Remedies were available to the company for breach of the fiduciary duties and
contravention of the corresponding statutory duties under the Corporations Act
2001 (Cth). Most students who identified that Alex would be granted to leave to
stand in the shoes of the company to bring the derivative action identified that
these remedies would be available to the company and not to Alex directly. Students
who did very well in this question also discussed:
third party liability of Torki Enterprises Pty Ltd pursuant to the Corporations
Act 2001 (Cth) and at general law.
difficulties that might arise in the application for relief from liability. This
involved a discussion of the bearing of a failure to disclose information on an
assessment of whether the director has acted honestly and ought in all the
circumstances of the case be excused wholly or partly from liability.
the duty on Torki to disclose under s 191.
This question was marked flexibly and marks were available for minor issues.
Some students prioritised their arguments in a way that did not reflect the extent to
which the argument was supportable by the facts. Long discussions of disclosure
and oppression tended to deviate considerably from the facts at hand.
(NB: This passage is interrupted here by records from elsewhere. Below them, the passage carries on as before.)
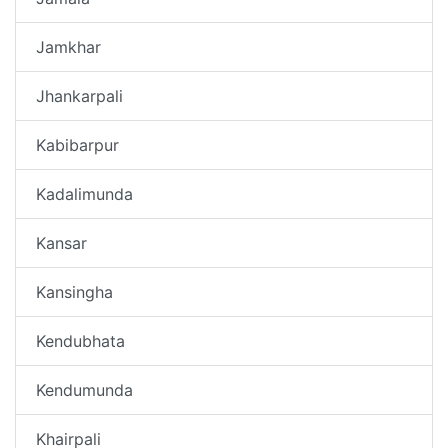
Jamkhar
Jhankarpali
Kabibarpur
Kadalimunda
Kansar
Kansingha
Kendubhata
Kendumunda
Khairpali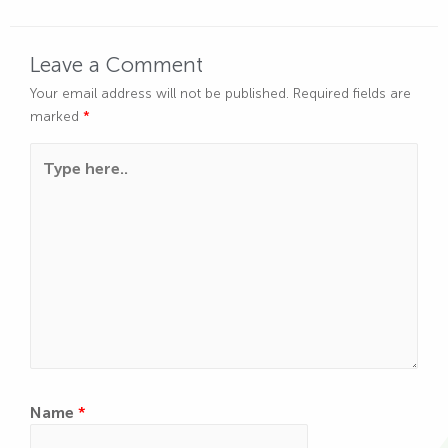
Leave a Comment
Your email address will not be published.
Required fields are
marked
*
Type here..
Name
*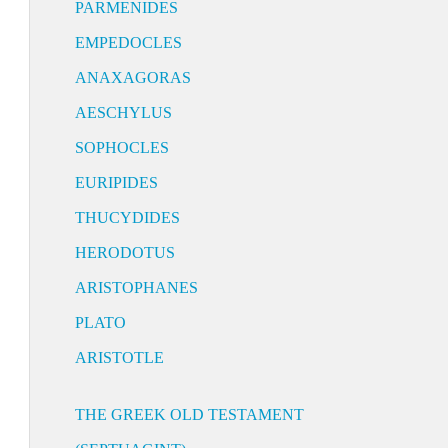
PARMENIDES
EMPEDOCLES
ANAXAGORAS
AESCHYLUS
SOPHOCLES
EURIPIDES
THUCYDIDES
HERODOTUS
ARISTOPHANES
PLATO
ARISTOTLE
THE GREEK OLD TESTAMENT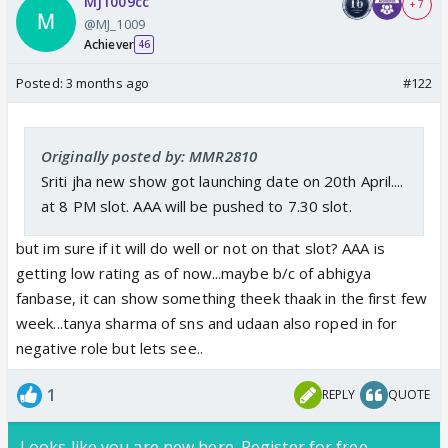
MJ1009cc
+ 7
@MJ_1009
Achiever
46
Posted:
3 months ago
#122
Originally posted by: MMR2810
Sriti jha new show got launching date on 20th April....
at 8 PM slot. AAA will be pushed to 7.30 slot.
but im sure if it will do well or not on that slot? AAA is
getting low rating as of now...maybe b/c of abhigya
fanbase, it can show something theek thaak in the first few
week...tanya sharma of sns and udaan also roped in for
negative role but lets see..
1
REPLY
QUOTE
Looks like you are new here. Register for free,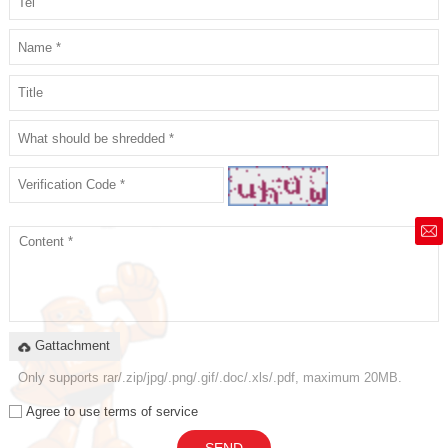
market@siruide.com
Gattachment
Only supports rar/.zip/jpg/.png/.gif/.doc/.xls/.pdf, maximum 20MB.
Agree to use terms of service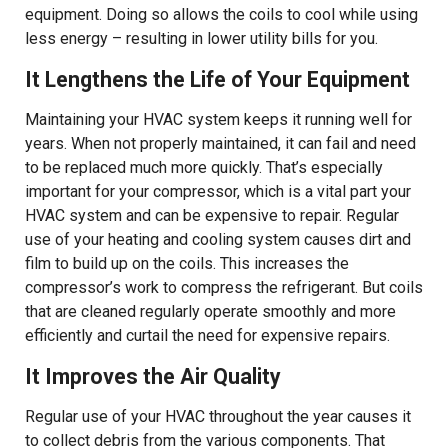
equipment. Doing so allows the coils to cool while using
less energy – resulting in lower utility bills for you.
It Lengthens the Life of Your Equipment
Maintaining your HVAC system keeps it running well for
years. When not properly maintained, it can fail and need
to be replaced much more quickly. That’s especially
important for your compressor, which is a vital part your
HVAC system and can be expensive to repair. Regular
use of your heating and cooling system causes dirt and
film to build up on the coils. This increases the
compressor’s work to compress the refrigerant. But coils
that are cleaned regularly operate smoothly and more
efficiently and curtail the need for expensive repairs.
It Improves the Air Quality
Regular use of your HVAC throughout the year causes it
to collect debris from the various components. That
There were a number of common errors. Many students did not understand that
they were advising a member and instead advised the company. Some did the
opposite and wrote only about the statutory derivative action without discussing
the causes of action available on the facts. The most common error was dealing
with the key issues superficially without considering critical elements such as
remedies, third party liability and the statutory duty to disclose.